The move comes as Asos pushes ahead with turnaround efforts spearheaded by chief executive José Antonio Ramos Calamonte, who is targeting a return to profits.

In the latest financial year, the company’s losses before tax ballooned to almost £300m, compared to £32m a year earlier.

It has recently been racing to make its orders more profitable by cracking down on frequent returners of clothes and cutting back on discounts.

Overall sales slipped 10pc in the latest financial year, as revenues hit £3.5bn, while the slump was more pronounced in the UK where they fell by 13pc.

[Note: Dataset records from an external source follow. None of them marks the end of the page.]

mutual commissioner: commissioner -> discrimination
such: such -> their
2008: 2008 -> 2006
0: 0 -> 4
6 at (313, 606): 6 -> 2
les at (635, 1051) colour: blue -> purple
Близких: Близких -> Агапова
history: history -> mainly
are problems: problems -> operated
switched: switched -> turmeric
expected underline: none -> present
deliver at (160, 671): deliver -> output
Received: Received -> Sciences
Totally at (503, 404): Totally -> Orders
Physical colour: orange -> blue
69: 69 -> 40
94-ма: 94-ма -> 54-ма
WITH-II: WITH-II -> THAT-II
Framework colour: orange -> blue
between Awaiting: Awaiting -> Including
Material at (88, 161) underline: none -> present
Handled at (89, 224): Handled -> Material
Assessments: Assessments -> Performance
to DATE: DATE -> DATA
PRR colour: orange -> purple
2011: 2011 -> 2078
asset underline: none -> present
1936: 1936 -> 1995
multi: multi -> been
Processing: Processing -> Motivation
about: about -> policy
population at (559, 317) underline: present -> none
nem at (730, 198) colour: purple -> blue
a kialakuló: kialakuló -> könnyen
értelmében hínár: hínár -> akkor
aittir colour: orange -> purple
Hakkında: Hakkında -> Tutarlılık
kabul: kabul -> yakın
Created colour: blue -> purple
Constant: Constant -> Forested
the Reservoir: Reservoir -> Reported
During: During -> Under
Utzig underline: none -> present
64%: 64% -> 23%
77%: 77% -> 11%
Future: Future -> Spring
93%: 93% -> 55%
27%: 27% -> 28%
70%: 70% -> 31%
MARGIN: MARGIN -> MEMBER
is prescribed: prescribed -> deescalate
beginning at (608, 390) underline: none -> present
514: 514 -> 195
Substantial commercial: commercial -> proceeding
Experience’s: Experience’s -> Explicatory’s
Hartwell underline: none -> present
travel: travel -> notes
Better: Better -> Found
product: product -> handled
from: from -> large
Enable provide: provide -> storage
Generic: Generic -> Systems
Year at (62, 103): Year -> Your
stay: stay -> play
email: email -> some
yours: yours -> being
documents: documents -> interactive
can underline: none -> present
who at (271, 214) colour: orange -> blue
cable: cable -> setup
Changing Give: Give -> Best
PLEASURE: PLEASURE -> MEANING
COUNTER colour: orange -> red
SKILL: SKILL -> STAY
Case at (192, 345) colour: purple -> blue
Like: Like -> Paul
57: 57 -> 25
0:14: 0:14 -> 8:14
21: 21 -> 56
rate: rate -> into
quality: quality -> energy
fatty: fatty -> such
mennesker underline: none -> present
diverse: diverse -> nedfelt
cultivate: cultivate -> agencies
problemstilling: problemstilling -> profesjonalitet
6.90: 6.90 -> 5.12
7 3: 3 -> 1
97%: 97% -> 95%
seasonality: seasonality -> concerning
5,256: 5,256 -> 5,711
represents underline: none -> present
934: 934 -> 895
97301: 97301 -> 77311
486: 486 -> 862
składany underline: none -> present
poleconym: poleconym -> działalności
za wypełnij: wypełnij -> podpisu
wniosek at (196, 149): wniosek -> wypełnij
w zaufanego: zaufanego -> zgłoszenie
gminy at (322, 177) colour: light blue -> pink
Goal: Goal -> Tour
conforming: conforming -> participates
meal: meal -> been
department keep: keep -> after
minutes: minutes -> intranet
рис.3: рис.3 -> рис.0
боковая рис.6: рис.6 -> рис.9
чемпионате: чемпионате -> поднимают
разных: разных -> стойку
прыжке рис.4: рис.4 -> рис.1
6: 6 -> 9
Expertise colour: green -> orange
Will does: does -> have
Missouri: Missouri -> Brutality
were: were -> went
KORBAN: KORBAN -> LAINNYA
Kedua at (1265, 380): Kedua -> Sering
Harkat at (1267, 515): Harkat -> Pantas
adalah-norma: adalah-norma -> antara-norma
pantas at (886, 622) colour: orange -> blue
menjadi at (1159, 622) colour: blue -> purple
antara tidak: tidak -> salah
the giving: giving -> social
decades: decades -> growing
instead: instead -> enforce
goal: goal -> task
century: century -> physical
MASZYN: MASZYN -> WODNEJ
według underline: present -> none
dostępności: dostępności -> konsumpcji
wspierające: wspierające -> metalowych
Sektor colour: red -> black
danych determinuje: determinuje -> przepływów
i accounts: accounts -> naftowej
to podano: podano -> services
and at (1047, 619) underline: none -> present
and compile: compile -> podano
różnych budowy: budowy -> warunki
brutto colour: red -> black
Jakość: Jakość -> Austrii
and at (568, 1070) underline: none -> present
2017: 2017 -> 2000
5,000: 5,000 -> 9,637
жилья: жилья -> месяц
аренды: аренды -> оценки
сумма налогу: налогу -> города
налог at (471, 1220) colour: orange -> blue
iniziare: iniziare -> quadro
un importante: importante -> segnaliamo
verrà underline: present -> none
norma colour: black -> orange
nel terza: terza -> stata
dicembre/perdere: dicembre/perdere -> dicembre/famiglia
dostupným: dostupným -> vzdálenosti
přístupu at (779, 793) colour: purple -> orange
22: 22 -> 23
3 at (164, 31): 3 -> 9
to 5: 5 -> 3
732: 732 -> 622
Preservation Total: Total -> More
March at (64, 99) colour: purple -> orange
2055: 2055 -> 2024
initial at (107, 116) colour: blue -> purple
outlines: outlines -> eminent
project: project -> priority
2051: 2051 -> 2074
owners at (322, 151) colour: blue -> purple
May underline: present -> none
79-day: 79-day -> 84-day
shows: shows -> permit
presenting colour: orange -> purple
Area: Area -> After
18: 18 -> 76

This is thought to be because younger shoppers are struggling with cost-of-living pressures and cutting back on how much they spend on clothes. 

This had resulted in “aggressive discounting” in the market, Asos said.

Asos is expecting the challenging conditions to continue over the next 12 months, with sales likely to fall between 5pc and 15pc over the next year.

However, it has forecast a return to growth in 2025, when earnings will return to pre-Covid levels.

It said the next year would be “about taking the necessary action to get us to that path”, including discounting older stock to clear out inventories and spending heavily on marketing.

Mr Calamonte said: “We are taking decisive action in the coming year to clear stock brought in under our old model while substantially improving our speed to market and investing in our brand.”